In order to decide if to step into a particular function or method or to step over it I use a simple heuristic that has proven very useful for me:
- The more individual a function or method is the more likely is it to use <F5>
- The more widely used a function or method is the more likely is it to use <F6>.
Using this heuristic basically leads to the following results:
- I will almost always inspect custom code using <F5>. the only exception is that I’m sure the function or method is not the cause of the problem.
- I will only debug SAP standard code if I wasn’t able to identify the root cause of a problem in the custom code.
- I will basically never debug widely used standard function modules an methods and instead focus on new ones (e.g. those delivered recently with a new EhP).
As an example consider an error in some SEPA (https://en.wikipedia.org/wiki/Single_Euro_Payments_Area) related functionality. When debugging this error I would first focus on the custom code around SEPA. If this doesn’t lead to the root cause of the error I would start also debugging SEPA related standard functions and methods. The reason is that this code has only been recently developed (compared to the general BP function modules). If I would encounter function modules like BAPI_BUPA_ADDRESS_GETDETAIL or GUID_CREATE in the process I would allways step over them using <F6>. These function modules are so common that it is highly unlikely they are the root cause of the problem.
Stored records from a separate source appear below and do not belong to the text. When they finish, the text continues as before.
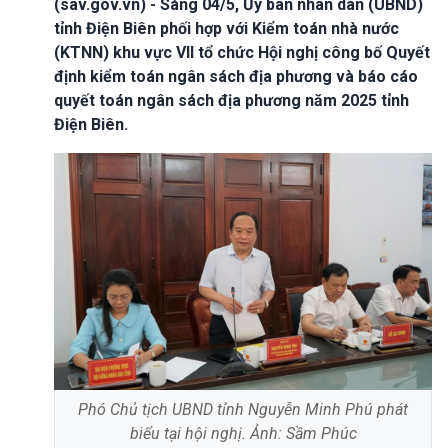
(sav.gov.vn) - Sáng 04/5, Ủy ban nhân dân (UBND)
tỉnh Điện Biên phối hợp với Kiểm toán nhà nước
(KTNN) khu vực VII tổ chức Hội nghị công bố Quyết
định kiểm toán ngân sách địa phương và báo cáo
quyết toán ngân sách địa phương năm 2025 tỉnh
Điện Biên.
Phó Chủ tịch UBND tỉnh Nguyễn Minh Phú phát
biểu tại hội nghị. Ảnh: Sầm Phúc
Nevertheless it might turn out that in rare cases everything points to a function module or method like e.g. BAPI_BUPA_ADDRESS_GETDETAIL as the root cause of an error. In this case I would always check the SAP support portal first before debugging these function modules or methods. As these are widely used for quite some time it is highly unlikely I’m the first one encountering the given problem. Only if everything else fails I would start debugging those function modules or methods as a last resort.
The right mind set
For all the techniques described before it is important to be in the right mind set. I don’t know how often I heard sentenced like “How stupid are these guys at SAP?” or “Have you seen this crappy piece of code in XYZ”. I must admit I might have used sentences like these one or two times myself. However, I think this is the wrong mind set. The developers at SAP are neither stupid nor mean. Therefore, whenever I see something strange I try to think what might have been the reason to build a particular piece a code a certain way. What was the business requirement they tried to solve by the code. This usually has the nice effect that with each debugging session I learn something new about some particular area of the system. This will in the future help me to identify the root cause of new issues more quickly.
And probably the most important technique of all is the ability to take a step back. It happened to me numerous times already that I was working on a problem (be it a bug or trying to implement a new feature) for a while without any progress. For whatever reason I had to stop what I was doing (e.g. because the night guard walked in and ask me to finally leave the building). After coming back to the problem the next day i quickly found the solution. It then always seemed like I had been blind for the solution the day before. So whenever I get stuck working on a problem I started to force myself to step back, doe something else, and revisit the problem afresh a few hours later.
What do you think?
Finally I’d like to here from you what your approaches to debugging are. Do you use similar practices? What are the ones you find useful in identifying the root cause of complex errors?